* [Task to carry out] In the article on Bangladesh's weakening economy, who chaired the 30th Annual Council of the International Chamber of Commerce, Bangladesh?

* [Excerpted text]
☆ ☆ ☆ ☆
Thursday 16 April 2026
           
Thursday 16 April 2026
       
Declining investment and political uncertainty weaken economy
Senior Correspondent
Publish: Monday, 28 July, 2025, 5:45 PM

Amid an increasingly turbulent global environment and mounting domestic challenges, Bangladesh’s economy is showing signs of deep distress, driven by falling investments and a cloud of political uncertainty. This was the central message of the 30th Annual Council of the International Chamber of Commerce, Bangladesh (ICCB), held recently in Dhaka. 
Chaired by Mahbubur Rahman, President of ICCB, the council was attended by an influential group of policymakers, diplomats, business leaders, and heads of prominent trade bodies.  
They raised alarm over a combination of global disruptions and internal instability threatening Bangladesh’s economic recovery and future growth prospects.
In his opening remarks, Mahbubur Rahman said: “The world is going through a complex period of geopolitical instability, climate crises, inflationary pressures, and rising nationalism. Bangladesh must prepare strategically to survive the tough road ahead. Unfortunately, our declining investment trend and prolonged political uncertainty have already begun weakening the economic foundations.”
☆ ☆ ☆ ☆
* [Data]
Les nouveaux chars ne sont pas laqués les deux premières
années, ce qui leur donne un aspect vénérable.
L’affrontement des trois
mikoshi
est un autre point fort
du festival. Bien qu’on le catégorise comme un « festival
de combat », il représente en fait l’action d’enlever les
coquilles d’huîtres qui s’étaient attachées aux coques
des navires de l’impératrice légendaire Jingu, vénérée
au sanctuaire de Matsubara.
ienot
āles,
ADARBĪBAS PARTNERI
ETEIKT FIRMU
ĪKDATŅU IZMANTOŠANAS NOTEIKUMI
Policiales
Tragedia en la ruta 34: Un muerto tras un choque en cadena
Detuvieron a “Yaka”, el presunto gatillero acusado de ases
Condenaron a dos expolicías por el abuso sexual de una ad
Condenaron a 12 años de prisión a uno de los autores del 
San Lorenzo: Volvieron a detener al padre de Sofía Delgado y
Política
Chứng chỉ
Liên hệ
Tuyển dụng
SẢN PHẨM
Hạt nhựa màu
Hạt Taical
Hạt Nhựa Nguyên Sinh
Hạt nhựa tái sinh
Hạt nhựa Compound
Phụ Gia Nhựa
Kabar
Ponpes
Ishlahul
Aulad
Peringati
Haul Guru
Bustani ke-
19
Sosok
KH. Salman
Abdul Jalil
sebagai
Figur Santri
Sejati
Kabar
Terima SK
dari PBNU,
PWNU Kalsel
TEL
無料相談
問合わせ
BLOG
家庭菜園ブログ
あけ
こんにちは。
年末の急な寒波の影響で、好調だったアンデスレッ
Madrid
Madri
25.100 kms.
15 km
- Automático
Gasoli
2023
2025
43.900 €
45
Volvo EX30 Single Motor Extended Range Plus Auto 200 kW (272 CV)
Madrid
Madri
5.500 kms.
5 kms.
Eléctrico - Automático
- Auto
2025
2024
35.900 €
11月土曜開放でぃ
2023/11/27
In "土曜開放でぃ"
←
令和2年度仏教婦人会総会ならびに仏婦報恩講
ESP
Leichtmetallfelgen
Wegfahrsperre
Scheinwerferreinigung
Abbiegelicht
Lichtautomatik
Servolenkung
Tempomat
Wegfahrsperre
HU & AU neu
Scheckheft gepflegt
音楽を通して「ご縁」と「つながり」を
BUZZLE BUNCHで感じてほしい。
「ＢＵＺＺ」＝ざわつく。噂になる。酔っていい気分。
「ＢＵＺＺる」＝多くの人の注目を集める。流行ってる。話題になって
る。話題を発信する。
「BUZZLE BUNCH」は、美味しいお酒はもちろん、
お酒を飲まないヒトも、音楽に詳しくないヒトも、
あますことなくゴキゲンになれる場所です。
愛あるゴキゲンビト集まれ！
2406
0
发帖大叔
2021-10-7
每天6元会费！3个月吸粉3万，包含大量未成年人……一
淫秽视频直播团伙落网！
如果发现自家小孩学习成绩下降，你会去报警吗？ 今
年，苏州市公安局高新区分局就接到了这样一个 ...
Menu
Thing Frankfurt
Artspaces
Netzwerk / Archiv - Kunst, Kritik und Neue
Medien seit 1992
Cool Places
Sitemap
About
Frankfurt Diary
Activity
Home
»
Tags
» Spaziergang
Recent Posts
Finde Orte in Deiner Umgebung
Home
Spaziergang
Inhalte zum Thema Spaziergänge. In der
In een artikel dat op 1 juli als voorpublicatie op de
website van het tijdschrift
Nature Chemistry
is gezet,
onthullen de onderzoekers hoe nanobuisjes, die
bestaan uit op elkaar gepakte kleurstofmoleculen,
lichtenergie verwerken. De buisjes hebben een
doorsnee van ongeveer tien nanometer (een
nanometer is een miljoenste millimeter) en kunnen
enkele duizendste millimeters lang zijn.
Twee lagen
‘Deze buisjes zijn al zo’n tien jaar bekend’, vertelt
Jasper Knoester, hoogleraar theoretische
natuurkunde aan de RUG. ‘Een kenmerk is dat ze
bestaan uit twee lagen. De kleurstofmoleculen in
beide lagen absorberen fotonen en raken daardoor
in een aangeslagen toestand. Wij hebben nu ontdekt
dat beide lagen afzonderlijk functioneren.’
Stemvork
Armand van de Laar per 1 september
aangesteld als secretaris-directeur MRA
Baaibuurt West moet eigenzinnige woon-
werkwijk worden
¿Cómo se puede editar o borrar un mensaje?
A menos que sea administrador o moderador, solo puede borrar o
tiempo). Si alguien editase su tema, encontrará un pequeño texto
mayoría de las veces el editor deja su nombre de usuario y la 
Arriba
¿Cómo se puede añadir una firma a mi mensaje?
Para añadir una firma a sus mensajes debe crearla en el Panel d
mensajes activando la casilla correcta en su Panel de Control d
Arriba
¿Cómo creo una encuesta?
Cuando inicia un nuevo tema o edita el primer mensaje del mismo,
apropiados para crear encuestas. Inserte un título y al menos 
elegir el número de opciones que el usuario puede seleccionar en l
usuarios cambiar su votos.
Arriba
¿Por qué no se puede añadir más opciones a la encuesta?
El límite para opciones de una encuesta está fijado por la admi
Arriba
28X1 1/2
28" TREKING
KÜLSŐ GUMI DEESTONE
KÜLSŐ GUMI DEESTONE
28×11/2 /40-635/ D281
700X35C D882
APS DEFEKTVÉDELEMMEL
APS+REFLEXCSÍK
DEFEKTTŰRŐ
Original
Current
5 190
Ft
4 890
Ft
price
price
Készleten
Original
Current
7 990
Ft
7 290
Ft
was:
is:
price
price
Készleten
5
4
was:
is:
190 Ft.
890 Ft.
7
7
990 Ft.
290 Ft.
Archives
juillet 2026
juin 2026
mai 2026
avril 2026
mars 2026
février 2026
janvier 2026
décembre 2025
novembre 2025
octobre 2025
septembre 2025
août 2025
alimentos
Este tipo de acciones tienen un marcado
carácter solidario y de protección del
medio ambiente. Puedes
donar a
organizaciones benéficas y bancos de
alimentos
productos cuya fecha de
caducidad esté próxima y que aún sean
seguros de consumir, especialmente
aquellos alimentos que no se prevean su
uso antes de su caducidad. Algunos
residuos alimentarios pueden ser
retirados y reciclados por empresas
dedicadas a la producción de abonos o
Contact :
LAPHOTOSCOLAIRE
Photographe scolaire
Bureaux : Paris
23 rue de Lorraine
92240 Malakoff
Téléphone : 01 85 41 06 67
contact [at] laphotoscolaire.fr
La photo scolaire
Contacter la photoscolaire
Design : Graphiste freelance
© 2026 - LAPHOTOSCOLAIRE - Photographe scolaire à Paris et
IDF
☆ ☆ ☆ ☆
* [Final answer] Mahbubur Rahman, President of ICCB.